■ Gestellte Aufgabe
Welche Zeilen der Einträge enthalten die Zeichenfolge „kern“? Zieh jede davon heraus und beachte dabei die Groß- und Kleinschreibung.

[Einträge aus einer Sammlung]

*****

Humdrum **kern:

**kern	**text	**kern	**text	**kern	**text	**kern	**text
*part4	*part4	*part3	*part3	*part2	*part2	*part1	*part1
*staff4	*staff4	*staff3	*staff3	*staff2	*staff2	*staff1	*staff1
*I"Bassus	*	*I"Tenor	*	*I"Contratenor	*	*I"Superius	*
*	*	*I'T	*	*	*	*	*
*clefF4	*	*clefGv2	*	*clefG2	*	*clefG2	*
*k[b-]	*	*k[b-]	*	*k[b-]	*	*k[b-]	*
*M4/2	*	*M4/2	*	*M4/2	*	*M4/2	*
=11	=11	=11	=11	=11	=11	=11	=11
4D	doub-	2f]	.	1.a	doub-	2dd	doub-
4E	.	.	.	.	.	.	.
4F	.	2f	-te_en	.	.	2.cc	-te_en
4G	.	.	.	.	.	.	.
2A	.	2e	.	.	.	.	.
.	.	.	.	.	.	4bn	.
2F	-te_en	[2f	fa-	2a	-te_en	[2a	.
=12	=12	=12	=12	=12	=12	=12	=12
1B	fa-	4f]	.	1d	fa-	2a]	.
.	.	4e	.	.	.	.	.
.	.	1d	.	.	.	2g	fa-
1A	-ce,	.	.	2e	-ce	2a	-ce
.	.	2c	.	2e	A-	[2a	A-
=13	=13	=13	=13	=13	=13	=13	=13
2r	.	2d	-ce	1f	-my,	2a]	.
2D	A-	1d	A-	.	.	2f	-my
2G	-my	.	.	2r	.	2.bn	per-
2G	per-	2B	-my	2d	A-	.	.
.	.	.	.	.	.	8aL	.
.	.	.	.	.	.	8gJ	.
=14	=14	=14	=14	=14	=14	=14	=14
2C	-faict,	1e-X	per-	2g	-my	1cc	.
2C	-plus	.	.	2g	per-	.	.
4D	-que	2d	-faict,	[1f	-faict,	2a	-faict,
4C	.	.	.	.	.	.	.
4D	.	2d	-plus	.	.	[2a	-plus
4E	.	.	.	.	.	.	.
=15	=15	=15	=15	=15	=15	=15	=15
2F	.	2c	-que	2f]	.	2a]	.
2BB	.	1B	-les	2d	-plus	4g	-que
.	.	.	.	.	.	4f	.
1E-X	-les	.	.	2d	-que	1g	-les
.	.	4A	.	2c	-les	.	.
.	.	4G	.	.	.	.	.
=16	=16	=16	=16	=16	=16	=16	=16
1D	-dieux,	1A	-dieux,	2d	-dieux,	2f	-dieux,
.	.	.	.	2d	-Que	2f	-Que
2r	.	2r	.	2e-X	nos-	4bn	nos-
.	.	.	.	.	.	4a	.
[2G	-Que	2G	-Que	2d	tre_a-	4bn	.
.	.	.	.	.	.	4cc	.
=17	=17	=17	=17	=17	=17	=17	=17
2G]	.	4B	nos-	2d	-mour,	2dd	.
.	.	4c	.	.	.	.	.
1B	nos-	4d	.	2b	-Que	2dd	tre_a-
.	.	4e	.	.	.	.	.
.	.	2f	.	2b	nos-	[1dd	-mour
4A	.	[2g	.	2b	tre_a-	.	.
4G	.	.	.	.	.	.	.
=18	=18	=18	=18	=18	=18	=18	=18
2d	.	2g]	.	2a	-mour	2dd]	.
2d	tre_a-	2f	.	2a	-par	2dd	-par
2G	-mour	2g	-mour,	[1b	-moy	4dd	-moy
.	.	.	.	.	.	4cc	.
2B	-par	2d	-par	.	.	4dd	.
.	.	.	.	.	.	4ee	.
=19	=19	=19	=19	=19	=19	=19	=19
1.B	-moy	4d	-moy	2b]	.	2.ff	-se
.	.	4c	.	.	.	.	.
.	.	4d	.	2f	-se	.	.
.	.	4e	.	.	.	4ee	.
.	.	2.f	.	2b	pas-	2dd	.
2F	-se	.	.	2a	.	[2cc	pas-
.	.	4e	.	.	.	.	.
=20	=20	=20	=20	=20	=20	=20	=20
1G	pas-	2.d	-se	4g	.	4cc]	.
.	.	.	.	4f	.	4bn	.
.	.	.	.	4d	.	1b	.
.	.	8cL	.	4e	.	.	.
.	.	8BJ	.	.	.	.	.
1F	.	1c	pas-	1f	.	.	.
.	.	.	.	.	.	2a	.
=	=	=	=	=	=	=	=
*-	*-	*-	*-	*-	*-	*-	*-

*****

■ Vollständige Ausgabe
Humdrum **kern:
**kern	**text	**kern	**text	**kern	**text	**kern	**text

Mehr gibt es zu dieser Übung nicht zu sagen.